A la base, elle souhaitait seulement acheter quelques souvenirs. «Mais vous avez conquis mon cœur!» admet une visiteuse de l'Utah avec un sourire. Alors, au lieu de faire du shopping sur Broadway, elle s'est installée à une table au fond du magasin Fishs Eddy, s'est emparée d'un stylo et s'est mise au travail. Comme une dizaine d'autres personnes déjà penchées sur des piles de cartes postales.
L'ambiance est amicale, chips et biscuits sont distribués à foison pour reprendre des forces. Les messages, en anglais, sont assez similaires.
Laurie Marvald, l'organisatrice, appelle cette petite campagne électorale une «Postcard Party», une tradition de longue date aux Etats-Unis. Curieusement, uniquement chez les démocrates. Il est important pour elle de rassembler les gens et de créer une communauté, explique-t-elle. «Cette manifestation permet aux gens de se rencontrer et de faire en même temps quelque chose d'utile».
Laurie a commandé un total de 3500 cartes postales à deux organisations. Elles sont accompagnées d'instructions précises et d'autocollants sur lesquels se trouvent des adresses de démocrates qui n'ont pas voté lors de la dernière élection. Les timbres ne sont pas inclus. Laurie et quelques-unes de ses amies ont fait don de l'argent nécessaire. La «Postcard Party» de Laurie Marvald s'adresse exclusivement aux électeurs de Pennsylvanie, sans doute le swing state le plus important.
Maria Moral-Pena, une Allemande établie en Australie, a elle aussi rejoint l’évènement: «Je voulais aller dans un musée, mais il était fermé», explique la jeune femme, qui est passée par hasard devant le panneau devant le magasin. «Postcard Writing Event! Swing left!» L'idée l'a conquise.
Des centaines de milliers de bénévoles ont rédigé ces dernières semaines des millions de cartes postales de ce genre. «Postcards to Swingstates» en compte 40 millions sur son site Internet - et ce n'est qu'une organisation parmi d'autres. Les messages personnels écrits à la main pourraient avoir un certain impact, affirme l'organisation.
«En 2020, notre programme a rapporté des milliers de voix dans des Etats qui ont été décisifs pour la victoire du président Biden», ajoute l'organisation. Pour augmenter encore ses chances, Laurie Marvald fera même poster ses 3500 cartes en Pennsylvanie voisine. «Il paraît qu'un cachet postal de son propre Etat augmente les chances d'acceptation», justifie-t-elle.

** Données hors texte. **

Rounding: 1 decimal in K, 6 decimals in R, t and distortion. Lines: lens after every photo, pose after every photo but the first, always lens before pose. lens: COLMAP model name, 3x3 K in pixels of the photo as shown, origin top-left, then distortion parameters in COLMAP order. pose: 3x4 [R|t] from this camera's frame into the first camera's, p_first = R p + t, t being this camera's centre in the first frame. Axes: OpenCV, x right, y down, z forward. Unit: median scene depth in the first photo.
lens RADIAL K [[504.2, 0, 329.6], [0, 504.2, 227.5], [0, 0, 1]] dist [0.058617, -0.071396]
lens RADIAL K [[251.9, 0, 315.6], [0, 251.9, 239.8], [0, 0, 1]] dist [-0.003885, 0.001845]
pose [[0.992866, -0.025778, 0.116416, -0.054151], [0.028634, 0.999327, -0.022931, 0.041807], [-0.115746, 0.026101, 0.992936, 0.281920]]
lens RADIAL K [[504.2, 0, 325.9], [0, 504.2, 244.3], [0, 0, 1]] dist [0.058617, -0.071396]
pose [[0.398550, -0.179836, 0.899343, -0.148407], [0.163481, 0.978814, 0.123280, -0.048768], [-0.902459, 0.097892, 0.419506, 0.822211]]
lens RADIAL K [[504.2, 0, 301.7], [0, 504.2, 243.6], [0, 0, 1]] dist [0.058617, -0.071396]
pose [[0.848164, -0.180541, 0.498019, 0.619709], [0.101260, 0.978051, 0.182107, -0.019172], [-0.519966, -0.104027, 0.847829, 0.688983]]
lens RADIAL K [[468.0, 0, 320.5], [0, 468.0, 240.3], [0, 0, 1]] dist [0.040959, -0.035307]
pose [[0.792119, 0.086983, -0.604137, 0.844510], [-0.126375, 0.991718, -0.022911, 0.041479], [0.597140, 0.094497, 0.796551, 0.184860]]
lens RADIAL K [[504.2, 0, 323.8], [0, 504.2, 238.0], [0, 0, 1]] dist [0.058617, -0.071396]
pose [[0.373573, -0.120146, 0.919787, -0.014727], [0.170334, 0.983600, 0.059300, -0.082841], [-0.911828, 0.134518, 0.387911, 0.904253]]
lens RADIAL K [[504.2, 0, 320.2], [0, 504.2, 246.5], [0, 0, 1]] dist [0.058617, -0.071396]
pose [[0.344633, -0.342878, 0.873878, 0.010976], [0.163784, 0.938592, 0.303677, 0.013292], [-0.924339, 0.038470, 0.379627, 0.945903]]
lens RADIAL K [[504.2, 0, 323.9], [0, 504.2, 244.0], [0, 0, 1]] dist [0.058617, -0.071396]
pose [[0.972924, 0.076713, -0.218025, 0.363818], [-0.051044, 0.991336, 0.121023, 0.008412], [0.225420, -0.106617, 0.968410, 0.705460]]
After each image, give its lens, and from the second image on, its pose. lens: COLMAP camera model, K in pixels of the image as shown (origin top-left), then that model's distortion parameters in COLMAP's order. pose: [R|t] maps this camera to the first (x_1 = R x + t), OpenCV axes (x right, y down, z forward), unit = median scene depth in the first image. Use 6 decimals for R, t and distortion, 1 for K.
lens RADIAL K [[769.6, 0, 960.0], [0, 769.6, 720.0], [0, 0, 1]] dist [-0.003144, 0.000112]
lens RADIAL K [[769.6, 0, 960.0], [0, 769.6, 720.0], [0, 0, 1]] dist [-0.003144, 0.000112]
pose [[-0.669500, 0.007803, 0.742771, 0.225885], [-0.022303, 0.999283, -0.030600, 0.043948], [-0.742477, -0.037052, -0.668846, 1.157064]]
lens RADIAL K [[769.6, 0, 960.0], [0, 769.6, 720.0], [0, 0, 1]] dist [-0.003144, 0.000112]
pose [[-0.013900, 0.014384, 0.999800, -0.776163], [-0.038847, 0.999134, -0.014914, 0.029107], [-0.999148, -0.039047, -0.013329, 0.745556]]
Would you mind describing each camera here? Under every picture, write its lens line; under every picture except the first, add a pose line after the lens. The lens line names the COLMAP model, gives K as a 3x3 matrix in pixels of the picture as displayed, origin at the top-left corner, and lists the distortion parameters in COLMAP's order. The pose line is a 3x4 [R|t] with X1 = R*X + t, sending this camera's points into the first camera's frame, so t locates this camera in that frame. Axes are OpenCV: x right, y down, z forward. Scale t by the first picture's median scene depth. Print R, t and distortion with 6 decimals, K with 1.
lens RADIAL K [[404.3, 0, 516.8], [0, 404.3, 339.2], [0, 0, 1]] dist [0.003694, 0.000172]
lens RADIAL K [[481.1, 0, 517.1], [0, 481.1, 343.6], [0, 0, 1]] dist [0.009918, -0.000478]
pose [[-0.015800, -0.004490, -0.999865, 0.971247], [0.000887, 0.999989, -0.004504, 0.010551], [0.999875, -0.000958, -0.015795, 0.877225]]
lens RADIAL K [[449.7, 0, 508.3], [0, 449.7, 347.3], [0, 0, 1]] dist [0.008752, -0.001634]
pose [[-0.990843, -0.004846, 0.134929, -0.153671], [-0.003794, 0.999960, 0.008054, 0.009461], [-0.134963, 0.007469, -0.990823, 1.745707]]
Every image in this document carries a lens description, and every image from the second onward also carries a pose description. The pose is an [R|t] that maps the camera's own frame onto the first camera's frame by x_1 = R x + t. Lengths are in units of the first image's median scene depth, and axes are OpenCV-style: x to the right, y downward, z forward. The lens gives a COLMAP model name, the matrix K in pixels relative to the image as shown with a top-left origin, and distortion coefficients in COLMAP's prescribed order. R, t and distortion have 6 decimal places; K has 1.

La course risquant d'être serrée, les cartes postales auront d'autant plus de poids. «C'est le vote le plus important de ma vie», affirme la propriétaire du magasin, Julie Gaines, qui admet d'avoir «jamais été aussi inquiète». Elle met donc volontiers son magasin à disposition pour cette occasion. Fishs Eddy existe depuis 38 ans déjà; le magasin général, spécialisé dans la porcelaine, est devenu culte à Manhattan. En ce moment, on y trouve tasses, t-shirts et autres sacs à l’effigie de Kamala Harris.
Son engagement politique vaut à Julie Gaines de se faire beaucoup d'ennemis. Elle reçoit parfois des messages ou des emails de haine, glisse-t-elle en ouvrant son compte Instagram, sur lequel démocrates et républicains s’insultent sous l'annonce de cet événement. Elle lit à voix haute et avec calme quelques commentaires malveillants.
Elle réfléchit un court instant, avant d'ajouter: «Pour des raisons personnelles, ce serait tout simplement magnifique si, de mon vivant, une femme était élue présidente des Etats-Unis pour la première fois». Avant de saisir un micro et d'annoncer: «Chers visiteurs, au fond du magasin, vous pouvez écrire des cartes postales à des démocrates».